Business & Tech

UBS Protesters Disrupt Downtown Stamford


Written by DJ McAneny.

Stamford Police were kept busy downtown Monday when more than a dozen individuals were taken into custody for causing disturbances at various locations relating to UBS in protest of their mining operations in the Appalachian mountains. 

Police received the first call at around 7 a.m. Nov. 25 from the crane operator at the 66 Summer Street Luxury Apartments construction site. According to Capt.

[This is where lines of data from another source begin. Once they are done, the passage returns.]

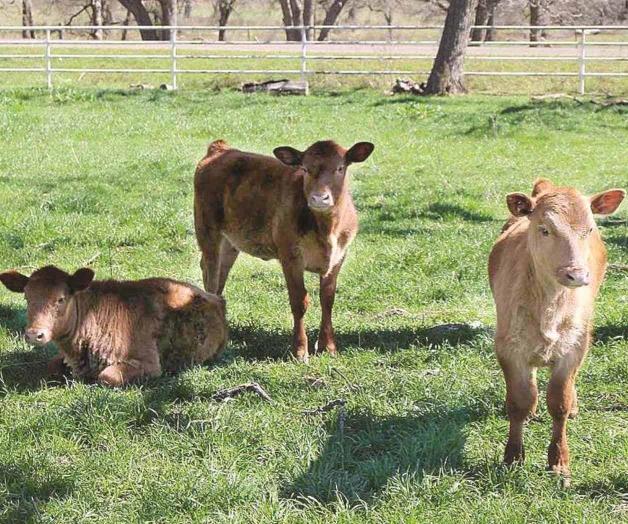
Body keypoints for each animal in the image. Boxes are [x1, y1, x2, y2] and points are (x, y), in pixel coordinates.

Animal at [0, 266, 228, 384]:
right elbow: (51, 365)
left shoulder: (150, 364)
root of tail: (216, 299)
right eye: (27, 298)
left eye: (61, 299)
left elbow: (108, 376)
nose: (34, 334)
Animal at [196, 139, 372, 360]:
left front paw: (328, 347)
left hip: (231, 242)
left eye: (340, 168)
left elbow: (328, 299)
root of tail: (221, 149)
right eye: (305, 169)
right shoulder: (290, 256)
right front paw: (299, 350)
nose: (319, 198)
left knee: (219, 276)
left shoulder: (338, 257)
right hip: (207, 230)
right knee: (210, 277)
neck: (327, 230)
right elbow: (299, 301)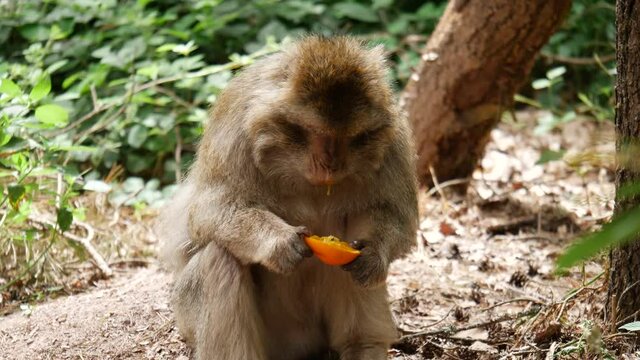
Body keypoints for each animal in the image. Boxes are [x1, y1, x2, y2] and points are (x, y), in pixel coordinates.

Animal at [159, 35, 420, 360]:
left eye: (348, 136)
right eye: (317, 132)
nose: (331, 162)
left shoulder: (394, 139)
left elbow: (396, 215)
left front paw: (373, 255)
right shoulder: (236, 126)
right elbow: (210, 210)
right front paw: (280, 243)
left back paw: (362, 346)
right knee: (220, 256)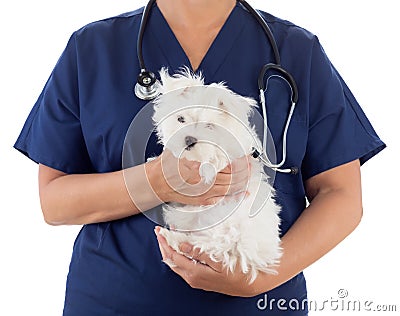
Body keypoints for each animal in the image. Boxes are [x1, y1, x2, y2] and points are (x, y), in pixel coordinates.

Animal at [153, 68, 282, 282]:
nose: (189, 140)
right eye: (181, 119)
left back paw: (171, 238)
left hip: (226, 231)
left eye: (209, 126)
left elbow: (214, 161)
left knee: (203, 247)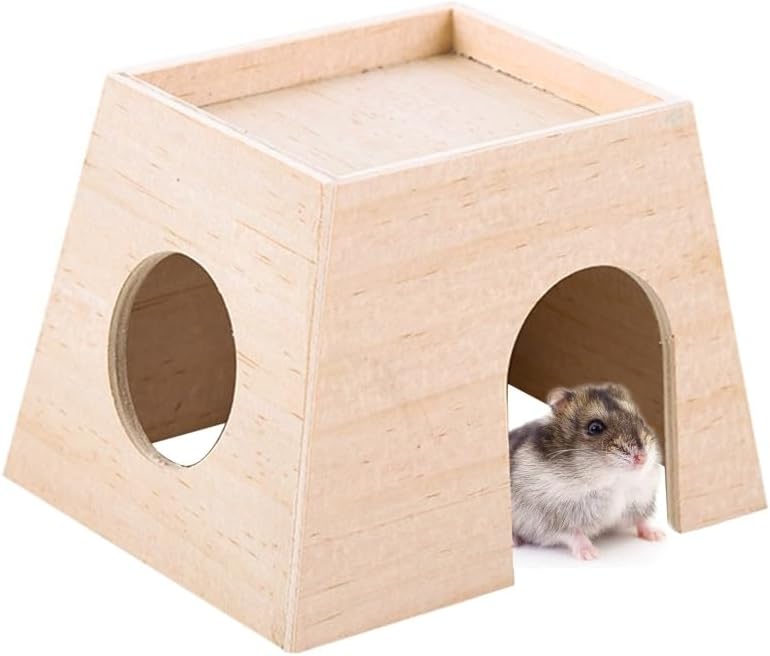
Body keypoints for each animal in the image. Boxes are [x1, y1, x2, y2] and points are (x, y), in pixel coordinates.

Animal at [508, 382, 665, 560]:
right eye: (595, 427)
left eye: (639, 419)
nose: (642, 457)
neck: (613, 481)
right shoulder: (553, 518)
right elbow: (573, 533)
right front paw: (591, 554)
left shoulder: (639, 501)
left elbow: (641, 520)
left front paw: (658, 536)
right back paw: (514, 541)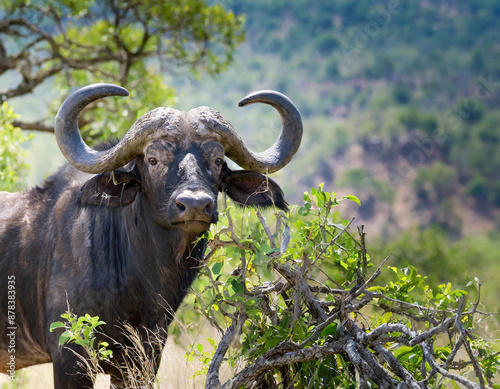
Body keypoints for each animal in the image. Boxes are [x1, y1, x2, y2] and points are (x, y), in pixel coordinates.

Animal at [0, 83, 302, 386]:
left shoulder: (143, 358)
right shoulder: (69, 357)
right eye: (154, 160)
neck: (141, 282)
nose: (195, 205)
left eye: (217, 160)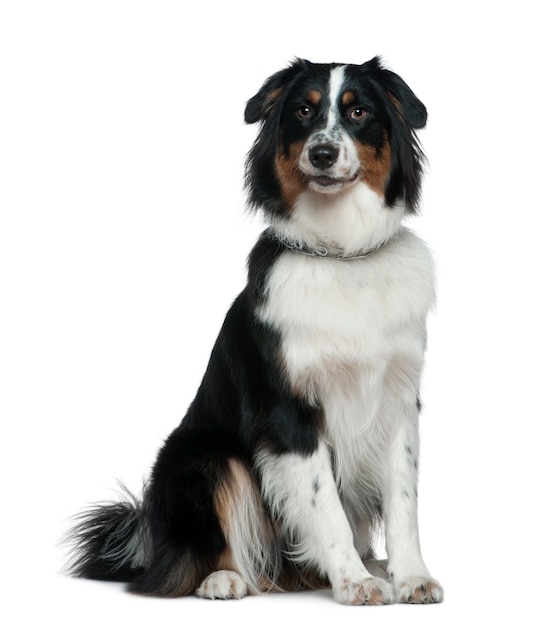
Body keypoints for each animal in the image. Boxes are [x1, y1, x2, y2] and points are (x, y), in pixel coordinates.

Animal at [65, 56, 440, 604]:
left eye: (359, 112)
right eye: (303, 110)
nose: (322, 153)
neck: (343, 254)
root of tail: (146, 542)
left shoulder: (397, 400)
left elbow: (404, 500)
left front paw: (411, 576)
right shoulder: (289, 413)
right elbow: (326, 506)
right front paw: (356, 582)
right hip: (203, 456)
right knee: (200, 553)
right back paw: (224, 578)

Sue Bretthauer, the crane operator discovered a protestor who had chained themselves to the trap door inside the operator's cabin in such a way that opening the door would cause injury to the person by strangulation, prohibiting entrance by authorities. 

Bretthauer said multiple parties had climbed up to the top of the crane's arm, which she estimated to be roughly 220 feet in the air, and unfurled a banner between 9 a.m. and 9:30 a.m. that read "UBS, Stop funding mountaintop removal." After a long discussion between officers, who'd traveled up multiple stories to the top of the building to speak with the activists on the crane's arm, all parties climbed down peaceably. 

She said during this time, the crane's arm was not in a locked position and continued to move freely in the wind, causing some concern for the safety of the activists. She noted all were self-described "experienced climbers."

After the parties rolled up their banner, Bretthauer said units on patrol discovered members of the group acting as "spotters" and allegedly communicating with those at the construction site via walkie talkie, including one individual stationed at the Marriott Hotel and two others stationed inside the Bell Street Parking Garage

As authorities dealt with taking those members into custody, a call came in from UBS headquarters on Washington Boulevard that multiple parties had arrived and were causing a disturbance at that location. There, Bretthauer said police found several people sitting outside in between concrete barriers along the street in civil protest, as well as three individuals who had "stormed inside."

She said one individual had chained themselves to the front door with a bike lock around the neck, while two others had traveled up a flight of stairs inside and unfurled a second banner reading, "UBS, Divest from Mountaintop Removal," before chaining themselves to each other, also around the neck, and then the stairway railing. 

The members were all part of the protest group Hands Off Appalachia UBS, who describe themselves as a "sustained campaign to get UBS to end all financing of companies conducting mountaintop removal coal mining in Appalachia."

Bretthauer said police are looking into exactly what charges the activists, totaling around 14 from both locations according to Police Chief Jon Fontneau, may now face. Possibilities include larceny charges for the lost work time at the construction site, trespassing, reckless endangerment or criminal mischief, though Bretthauer assured the charges would be appropriate. 

"We're not going to just tack on a bunch of unnecessary charges because they were protesting," she said. "We're going to look at those statutes and the charges will be appropriate."

Police must now fill out paperwork for each arrest and catalog each of the items recovered, including each individual piece of climbing equipment seized.